Make a list of hypothetical countermeasures ahead of time, complete with technobabble, but don't bring them up until necessary.
Ultrascanners? Sure, we've got them. So does everyone else. Any interstellar crime syndicate worth it's salt will have a high energy wave scrambler though, so we're not going to be able to see anything until we get in real close.
Reprogram a captured drone? Yeah, we could do that if we had access to a subgravitational computer matrix, but the closest one is fifty parsecs from here!
Why haven't we built our own army of drones? Well, as it turns out their bodies are built from a composite duranium nanoweave, and the Evil Alliance have managed to take hold of the only planet we know of with a natural duranium supply.

And so on. Both the nice thing and the difficult thing about sci-fi from the GM's perspective is the incredible complexity of the setting. It's nice because you can always add information that the characters knew the whole time, though the players may have not. But it's difficult as well, for all the reasons you mentioned.

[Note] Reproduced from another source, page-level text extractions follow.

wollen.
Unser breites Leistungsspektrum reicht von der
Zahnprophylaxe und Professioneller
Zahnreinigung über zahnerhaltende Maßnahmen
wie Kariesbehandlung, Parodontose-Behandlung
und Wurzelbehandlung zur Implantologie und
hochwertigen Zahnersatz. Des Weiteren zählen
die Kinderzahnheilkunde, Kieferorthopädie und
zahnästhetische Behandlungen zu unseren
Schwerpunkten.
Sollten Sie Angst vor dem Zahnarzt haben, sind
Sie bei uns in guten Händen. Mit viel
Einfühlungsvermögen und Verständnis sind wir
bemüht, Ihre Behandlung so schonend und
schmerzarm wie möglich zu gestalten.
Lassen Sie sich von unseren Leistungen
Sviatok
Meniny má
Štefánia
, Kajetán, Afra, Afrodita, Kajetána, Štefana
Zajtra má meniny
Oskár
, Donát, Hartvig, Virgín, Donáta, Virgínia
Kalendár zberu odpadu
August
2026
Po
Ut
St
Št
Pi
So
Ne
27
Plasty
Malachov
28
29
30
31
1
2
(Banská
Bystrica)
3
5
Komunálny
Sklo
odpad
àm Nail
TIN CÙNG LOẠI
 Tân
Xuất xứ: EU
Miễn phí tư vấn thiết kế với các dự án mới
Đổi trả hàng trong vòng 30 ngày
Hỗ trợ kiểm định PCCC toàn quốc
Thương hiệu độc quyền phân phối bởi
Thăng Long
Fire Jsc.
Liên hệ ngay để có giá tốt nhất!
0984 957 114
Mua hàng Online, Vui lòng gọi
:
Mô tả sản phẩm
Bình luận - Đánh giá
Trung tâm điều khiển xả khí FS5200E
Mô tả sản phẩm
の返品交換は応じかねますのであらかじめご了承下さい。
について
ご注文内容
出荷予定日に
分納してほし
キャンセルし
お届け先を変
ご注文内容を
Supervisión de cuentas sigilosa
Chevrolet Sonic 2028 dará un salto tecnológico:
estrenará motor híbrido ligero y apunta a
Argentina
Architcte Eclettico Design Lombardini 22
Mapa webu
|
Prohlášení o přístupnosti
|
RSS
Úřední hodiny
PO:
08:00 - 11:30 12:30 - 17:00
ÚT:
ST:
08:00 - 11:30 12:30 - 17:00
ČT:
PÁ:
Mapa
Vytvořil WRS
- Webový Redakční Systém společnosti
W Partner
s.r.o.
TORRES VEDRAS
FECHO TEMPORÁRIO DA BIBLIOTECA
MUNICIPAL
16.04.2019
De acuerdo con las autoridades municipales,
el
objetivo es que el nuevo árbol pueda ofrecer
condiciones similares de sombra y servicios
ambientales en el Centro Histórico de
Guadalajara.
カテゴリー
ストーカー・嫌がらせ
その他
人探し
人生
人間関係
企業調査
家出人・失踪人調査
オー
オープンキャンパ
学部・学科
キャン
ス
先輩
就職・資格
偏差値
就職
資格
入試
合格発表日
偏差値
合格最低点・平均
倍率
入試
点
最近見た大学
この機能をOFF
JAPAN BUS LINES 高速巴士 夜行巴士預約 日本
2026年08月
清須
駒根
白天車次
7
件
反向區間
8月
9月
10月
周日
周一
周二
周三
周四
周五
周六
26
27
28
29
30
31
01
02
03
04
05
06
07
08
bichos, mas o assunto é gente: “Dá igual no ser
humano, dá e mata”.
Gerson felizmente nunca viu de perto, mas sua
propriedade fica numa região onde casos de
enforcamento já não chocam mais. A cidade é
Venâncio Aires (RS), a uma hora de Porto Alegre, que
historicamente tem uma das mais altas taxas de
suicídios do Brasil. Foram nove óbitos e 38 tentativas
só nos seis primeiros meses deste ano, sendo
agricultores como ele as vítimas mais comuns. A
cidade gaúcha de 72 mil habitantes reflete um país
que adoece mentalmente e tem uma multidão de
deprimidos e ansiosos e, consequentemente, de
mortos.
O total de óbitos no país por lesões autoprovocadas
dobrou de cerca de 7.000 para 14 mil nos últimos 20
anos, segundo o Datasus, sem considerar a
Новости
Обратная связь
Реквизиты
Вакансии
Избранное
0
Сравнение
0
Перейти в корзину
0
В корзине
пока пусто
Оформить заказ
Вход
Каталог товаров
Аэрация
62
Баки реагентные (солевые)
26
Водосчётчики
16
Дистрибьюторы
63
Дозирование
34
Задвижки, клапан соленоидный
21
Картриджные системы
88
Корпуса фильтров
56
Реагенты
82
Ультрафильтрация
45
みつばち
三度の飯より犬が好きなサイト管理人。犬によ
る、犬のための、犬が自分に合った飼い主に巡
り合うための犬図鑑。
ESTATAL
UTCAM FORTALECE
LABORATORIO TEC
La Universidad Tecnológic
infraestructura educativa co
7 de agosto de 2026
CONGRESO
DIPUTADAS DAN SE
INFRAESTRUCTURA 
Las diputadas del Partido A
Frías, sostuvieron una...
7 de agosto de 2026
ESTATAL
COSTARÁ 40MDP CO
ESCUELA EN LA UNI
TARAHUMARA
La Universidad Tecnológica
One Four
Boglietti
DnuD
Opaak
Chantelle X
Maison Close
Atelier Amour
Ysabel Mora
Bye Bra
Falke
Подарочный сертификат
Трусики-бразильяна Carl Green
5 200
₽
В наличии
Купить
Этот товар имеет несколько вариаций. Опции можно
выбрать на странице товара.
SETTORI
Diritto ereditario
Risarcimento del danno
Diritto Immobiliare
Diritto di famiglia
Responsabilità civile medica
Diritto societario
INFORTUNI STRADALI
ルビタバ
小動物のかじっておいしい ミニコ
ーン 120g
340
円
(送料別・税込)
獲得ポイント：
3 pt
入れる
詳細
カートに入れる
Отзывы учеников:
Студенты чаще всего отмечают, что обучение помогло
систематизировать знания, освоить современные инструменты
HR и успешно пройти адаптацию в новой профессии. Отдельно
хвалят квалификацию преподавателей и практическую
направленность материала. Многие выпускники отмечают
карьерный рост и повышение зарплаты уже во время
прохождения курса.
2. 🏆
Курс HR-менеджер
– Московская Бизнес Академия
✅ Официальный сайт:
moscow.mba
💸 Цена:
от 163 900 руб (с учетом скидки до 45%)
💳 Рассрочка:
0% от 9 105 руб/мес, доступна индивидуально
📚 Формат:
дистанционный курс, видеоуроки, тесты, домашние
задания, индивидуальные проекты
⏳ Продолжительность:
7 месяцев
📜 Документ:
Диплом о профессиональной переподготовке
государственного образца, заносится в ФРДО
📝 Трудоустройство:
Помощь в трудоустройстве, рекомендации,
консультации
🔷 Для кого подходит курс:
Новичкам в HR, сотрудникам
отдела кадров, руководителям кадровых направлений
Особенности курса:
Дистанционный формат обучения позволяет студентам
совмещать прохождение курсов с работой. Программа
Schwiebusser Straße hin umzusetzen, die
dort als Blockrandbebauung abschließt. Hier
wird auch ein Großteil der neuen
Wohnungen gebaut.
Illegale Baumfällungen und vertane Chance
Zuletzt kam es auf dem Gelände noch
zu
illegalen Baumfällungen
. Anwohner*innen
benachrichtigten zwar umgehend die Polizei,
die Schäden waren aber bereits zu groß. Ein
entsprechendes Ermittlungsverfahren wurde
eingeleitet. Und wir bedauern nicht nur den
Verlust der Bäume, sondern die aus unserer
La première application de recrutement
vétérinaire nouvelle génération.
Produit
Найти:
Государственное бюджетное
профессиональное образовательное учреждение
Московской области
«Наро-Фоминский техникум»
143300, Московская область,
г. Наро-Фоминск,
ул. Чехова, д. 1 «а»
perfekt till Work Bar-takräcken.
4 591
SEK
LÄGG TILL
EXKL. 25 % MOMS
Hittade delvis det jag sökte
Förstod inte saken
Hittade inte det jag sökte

If you're talking star wars in particular, I imagine that as a world that's been TL10-11^ for so long, people just accept it without understanding all of the technology. For example, maybe every droid has some basic programming that was done so long ago no one can reproduce it; they simply use the same old existing programming as a template whenever it's time to build a new droid (which may explain why AI is so rampant, existing even in devices that don't seem to require it).